• **Questions**:
A. Condense the paragraph of the footnotes that begins "2. The reported shares of common stock are owned directly" into a short bulleted list that keeps its main facts.
B. Edit the passage of the footnotes from "3. The reported" up to and including "with such transaction.", replacing "dealer manager fee" with "placement agent fee".

2. The reported shares of common stock are owned directly by American Healthcare Investors LLC, a limited liability company of which Mr. Hanson is a principal. The reporting person disclaims beneficial ownership of the reported securities except to the extent of his pecuniary interest therein, and the inclusion of these shares in this report shall not be deemed an admission of beneficial ownership of all of the reported shares for the purposes of Section 16 or for any other purpose.
3. The reported shares of common stock were acquired through the Issuer's follow-on public offering at $9.198 per share, reflecting the elimination of selling commissions and the dealer manager fee in connection with such transaction.
4. The reported shares of common stock are held directly in a defined benefit pension plan, of which Mr. Hanson serves as trustee.

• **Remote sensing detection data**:
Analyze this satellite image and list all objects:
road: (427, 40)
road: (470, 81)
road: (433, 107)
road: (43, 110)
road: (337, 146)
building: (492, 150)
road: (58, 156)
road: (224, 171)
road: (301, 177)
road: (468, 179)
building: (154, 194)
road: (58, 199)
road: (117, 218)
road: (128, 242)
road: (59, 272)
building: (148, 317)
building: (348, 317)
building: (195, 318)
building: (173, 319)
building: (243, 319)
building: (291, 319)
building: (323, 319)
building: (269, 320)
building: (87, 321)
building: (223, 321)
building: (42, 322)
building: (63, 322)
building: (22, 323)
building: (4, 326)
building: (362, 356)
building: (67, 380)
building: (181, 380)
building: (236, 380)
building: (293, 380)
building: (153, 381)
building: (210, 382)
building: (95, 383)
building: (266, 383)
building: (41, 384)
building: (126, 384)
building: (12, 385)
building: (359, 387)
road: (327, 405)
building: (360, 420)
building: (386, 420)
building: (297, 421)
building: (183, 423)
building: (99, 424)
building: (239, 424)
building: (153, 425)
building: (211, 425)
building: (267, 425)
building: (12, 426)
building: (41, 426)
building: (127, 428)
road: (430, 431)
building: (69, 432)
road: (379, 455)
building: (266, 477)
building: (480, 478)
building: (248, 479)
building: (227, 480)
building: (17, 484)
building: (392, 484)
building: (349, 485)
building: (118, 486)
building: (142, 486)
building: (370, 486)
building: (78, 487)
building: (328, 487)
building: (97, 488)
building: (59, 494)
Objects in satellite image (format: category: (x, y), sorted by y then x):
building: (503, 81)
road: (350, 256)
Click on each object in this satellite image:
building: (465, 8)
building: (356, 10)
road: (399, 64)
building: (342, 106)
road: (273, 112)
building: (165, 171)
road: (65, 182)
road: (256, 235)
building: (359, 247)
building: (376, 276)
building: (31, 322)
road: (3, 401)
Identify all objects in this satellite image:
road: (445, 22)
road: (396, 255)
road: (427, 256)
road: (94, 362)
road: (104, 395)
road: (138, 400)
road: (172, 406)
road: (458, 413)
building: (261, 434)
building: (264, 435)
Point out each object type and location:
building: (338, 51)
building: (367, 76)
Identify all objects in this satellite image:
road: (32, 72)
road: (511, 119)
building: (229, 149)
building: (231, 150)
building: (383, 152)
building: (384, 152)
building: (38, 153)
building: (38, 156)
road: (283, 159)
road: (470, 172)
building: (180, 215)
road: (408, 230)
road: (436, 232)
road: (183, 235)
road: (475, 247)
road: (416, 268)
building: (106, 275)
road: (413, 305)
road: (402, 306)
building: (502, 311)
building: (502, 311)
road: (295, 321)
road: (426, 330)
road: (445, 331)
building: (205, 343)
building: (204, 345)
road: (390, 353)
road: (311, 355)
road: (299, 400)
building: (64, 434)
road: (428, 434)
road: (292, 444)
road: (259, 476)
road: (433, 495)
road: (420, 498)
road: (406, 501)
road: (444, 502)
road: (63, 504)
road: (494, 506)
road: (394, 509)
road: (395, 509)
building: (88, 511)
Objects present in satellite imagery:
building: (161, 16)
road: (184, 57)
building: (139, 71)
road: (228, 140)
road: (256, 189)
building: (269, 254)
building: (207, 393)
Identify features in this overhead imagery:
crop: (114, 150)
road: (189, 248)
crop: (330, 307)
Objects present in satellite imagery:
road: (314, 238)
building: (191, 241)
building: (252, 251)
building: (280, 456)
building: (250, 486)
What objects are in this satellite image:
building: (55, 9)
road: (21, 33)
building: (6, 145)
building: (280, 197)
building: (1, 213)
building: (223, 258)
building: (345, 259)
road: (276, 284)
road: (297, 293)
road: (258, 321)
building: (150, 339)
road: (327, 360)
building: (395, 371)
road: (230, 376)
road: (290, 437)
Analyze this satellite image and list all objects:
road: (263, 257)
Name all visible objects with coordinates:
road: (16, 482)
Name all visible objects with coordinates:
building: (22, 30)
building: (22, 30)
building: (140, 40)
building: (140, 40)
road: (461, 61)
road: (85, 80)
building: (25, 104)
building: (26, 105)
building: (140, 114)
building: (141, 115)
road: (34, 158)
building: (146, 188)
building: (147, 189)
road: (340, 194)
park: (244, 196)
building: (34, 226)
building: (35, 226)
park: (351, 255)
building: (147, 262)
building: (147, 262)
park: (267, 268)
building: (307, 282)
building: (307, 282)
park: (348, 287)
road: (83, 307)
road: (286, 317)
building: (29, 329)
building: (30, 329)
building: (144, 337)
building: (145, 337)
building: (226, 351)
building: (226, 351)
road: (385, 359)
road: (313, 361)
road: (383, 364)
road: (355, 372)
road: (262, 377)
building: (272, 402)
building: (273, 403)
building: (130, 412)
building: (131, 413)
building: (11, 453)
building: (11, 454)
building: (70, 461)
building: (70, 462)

• **Response list**:
A.
- American Healthcare Investors LLC, a limited liability company, directly owns the reported shares of common stock. Mr. Hanson is a principal of the company.
- The reporting person disclaims beneficial ownership of these shares except to the extent of his pecuniary interest in them.
- Including the shares in this report is not an admission of beneficial ownership of all of them, either for Section 16 or for any other purpose.

B.
3. The reported shares of common stock were acquired through the Issuer's follow-on public offering at $9.198 per share, reflecting the elimination of selling commissions and the placement agent fee in connection with such transaction.